* _PROBLEM TO SOLVE_: In the rows below, copy out verbatim the lines from the one containing "[42:21 - 42:25]" through the one containing "the context window allows persisting", including both of those lines.

Saved data entries:
------------------------
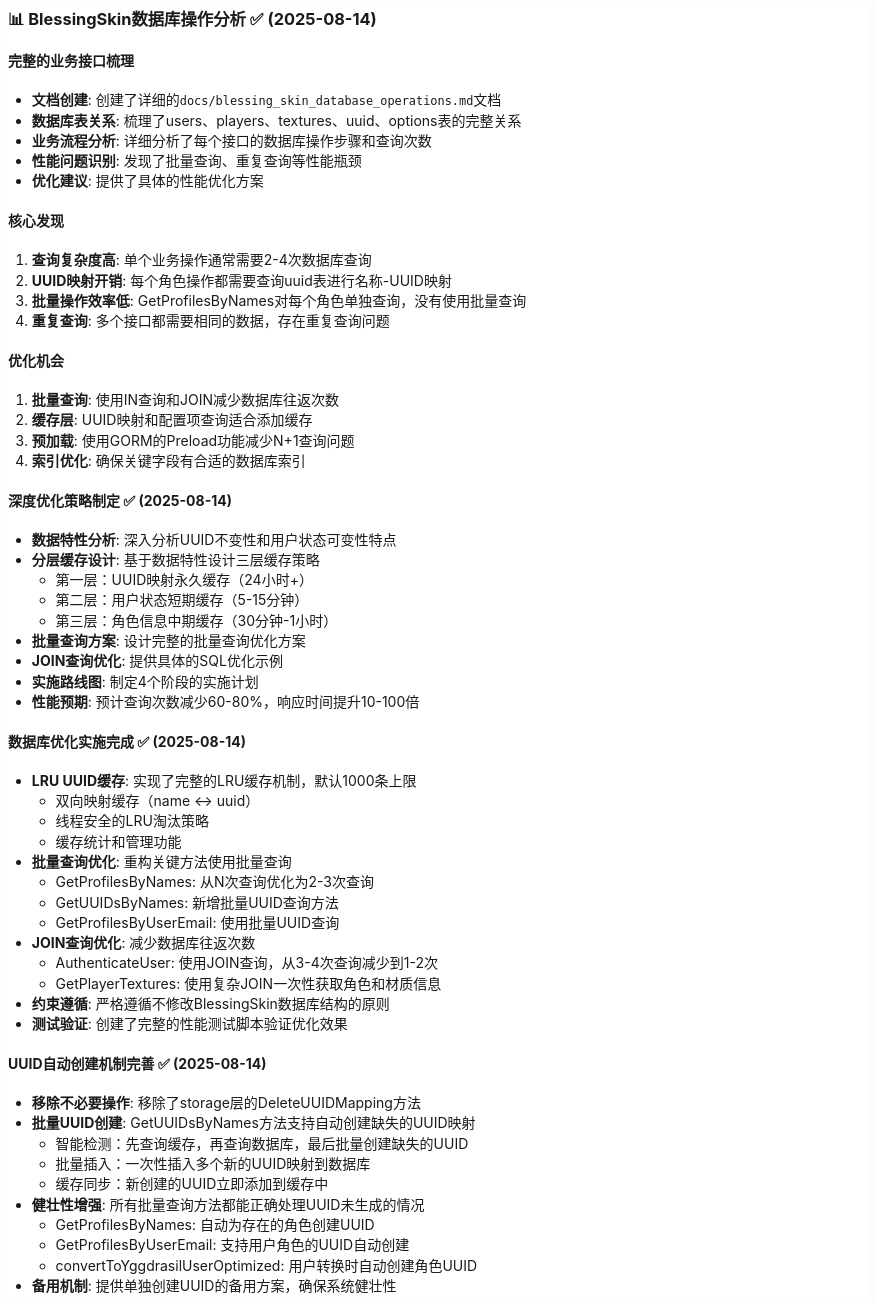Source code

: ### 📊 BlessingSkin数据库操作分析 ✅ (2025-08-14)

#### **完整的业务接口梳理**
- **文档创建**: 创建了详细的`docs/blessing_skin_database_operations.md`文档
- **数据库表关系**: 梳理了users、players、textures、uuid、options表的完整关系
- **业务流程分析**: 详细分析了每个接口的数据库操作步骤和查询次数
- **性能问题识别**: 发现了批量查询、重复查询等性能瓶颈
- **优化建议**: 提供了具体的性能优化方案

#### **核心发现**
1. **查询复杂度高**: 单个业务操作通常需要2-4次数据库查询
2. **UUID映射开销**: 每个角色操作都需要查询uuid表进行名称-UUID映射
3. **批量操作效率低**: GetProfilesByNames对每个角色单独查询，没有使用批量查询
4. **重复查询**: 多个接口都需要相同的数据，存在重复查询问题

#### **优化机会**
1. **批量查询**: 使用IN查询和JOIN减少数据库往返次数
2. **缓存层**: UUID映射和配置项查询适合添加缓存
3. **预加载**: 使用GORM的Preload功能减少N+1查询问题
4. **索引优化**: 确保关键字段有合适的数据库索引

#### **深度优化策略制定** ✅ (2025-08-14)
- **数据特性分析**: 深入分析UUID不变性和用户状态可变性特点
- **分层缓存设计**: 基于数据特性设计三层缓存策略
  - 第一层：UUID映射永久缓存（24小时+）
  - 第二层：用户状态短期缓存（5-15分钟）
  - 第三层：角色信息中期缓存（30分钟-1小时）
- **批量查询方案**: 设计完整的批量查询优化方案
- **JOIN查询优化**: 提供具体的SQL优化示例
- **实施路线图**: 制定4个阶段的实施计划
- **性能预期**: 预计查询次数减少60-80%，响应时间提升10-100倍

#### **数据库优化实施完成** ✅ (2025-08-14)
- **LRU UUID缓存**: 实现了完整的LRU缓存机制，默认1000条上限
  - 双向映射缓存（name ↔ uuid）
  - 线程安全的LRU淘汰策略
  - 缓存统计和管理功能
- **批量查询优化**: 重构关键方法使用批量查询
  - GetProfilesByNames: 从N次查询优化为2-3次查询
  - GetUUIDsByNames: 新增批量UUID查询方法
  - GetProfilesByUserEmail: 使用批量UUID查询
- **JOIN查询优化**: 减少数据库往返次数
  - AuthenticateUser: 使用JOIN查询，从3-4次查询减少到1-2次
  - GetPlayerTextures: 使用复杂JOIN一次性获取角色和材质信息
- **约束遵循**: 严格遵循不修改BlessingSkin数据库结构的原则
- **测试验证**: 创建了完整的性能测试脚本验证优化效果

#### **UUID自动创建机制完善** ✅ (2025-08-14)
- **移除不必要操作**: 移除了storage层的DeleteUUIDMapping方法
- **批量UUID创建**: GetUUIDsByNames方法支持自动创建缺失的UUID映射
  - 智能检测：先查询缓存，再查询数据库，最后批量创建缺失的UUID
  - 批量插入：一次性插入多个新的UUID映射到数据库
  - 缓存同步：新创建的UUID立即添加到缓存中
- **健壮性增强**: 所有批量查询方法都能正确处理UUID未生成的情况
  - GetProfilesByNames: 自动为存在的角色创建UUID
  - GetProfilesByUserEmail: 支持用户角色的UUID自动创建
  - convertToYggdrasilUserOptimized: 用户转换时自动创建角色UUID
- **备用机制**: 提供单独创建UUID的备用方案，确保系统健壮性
------------------------
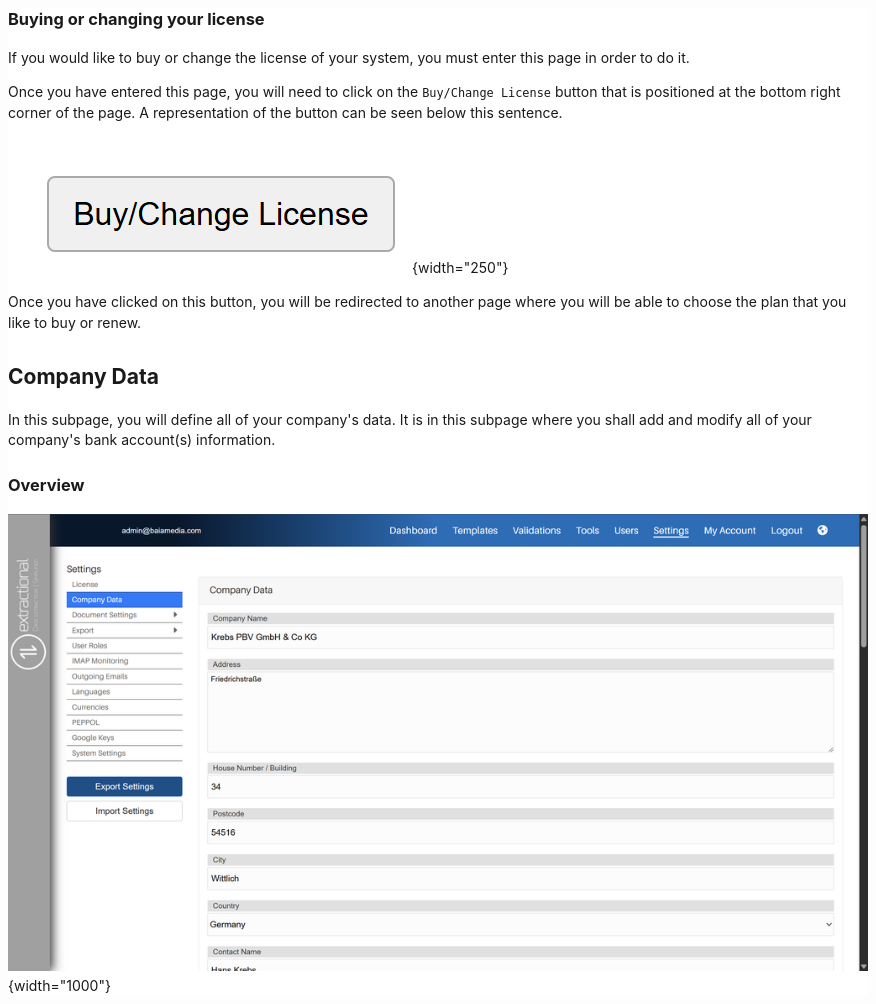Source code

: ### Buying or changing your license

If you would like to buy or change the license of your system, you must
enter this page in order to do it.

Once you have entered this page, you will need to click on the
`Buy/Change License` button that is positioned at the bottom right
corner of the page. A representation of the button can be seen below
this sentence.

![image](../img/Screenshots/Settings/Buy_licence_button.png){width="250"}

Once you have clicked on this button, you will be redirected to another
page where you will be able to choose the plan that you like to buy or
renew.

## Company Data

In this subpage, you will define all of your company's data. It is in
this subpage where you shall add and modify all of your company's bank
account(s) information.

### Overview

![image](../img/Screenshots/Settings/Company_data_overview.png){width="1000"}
------------------------
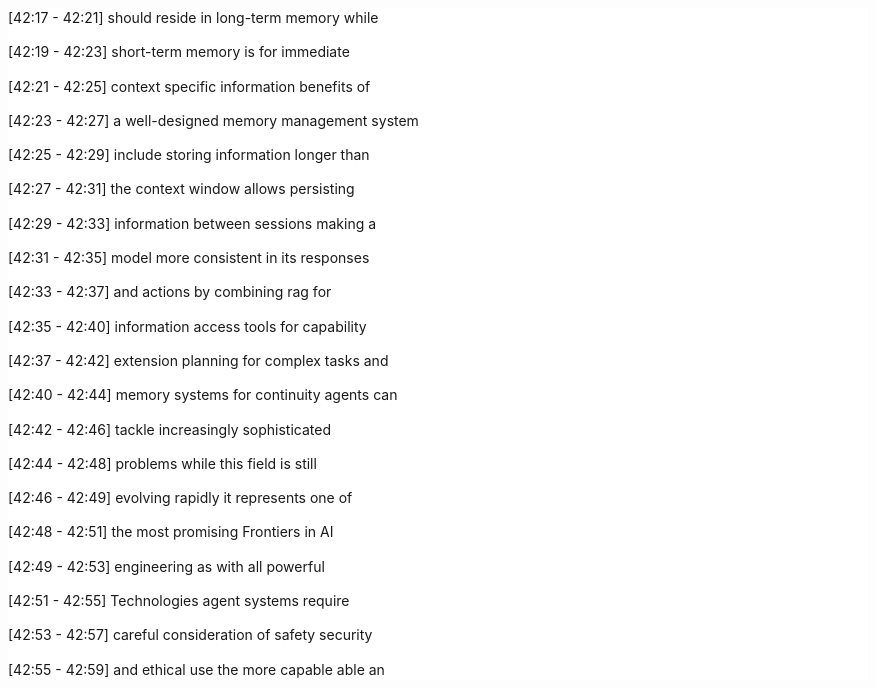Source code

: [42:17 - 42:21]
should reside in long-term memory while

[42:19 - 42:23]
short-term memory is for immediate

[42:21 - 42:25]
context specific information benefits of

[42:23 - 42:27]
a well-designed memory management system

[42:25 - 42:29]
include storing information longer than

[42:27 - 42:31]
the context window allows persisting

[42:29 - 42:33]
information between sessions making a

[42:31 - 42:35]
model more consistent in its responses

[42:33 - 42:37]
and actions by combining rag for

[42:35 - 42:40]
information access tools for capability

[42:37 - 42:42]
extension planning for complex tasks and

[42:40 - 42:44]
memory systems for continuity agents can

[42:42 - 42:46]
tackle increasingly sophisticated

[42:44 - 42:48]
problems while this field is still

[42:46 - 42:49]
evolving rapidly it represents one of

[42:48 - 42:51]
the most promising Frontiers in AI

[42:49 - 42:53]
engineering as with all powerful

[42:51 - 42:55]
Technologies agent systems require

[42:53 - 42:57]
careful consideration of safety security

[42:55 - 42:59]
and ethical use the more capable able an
------------------------
* _ANSWER BOX_:
[42:21 - 42:25]
context specific information benefits of

[42:23 - 42:27]
a well-designed memory management system

[42:25 - 42:29]
include storing information longer than

[42:27 - 42:31]
the context window allows persisting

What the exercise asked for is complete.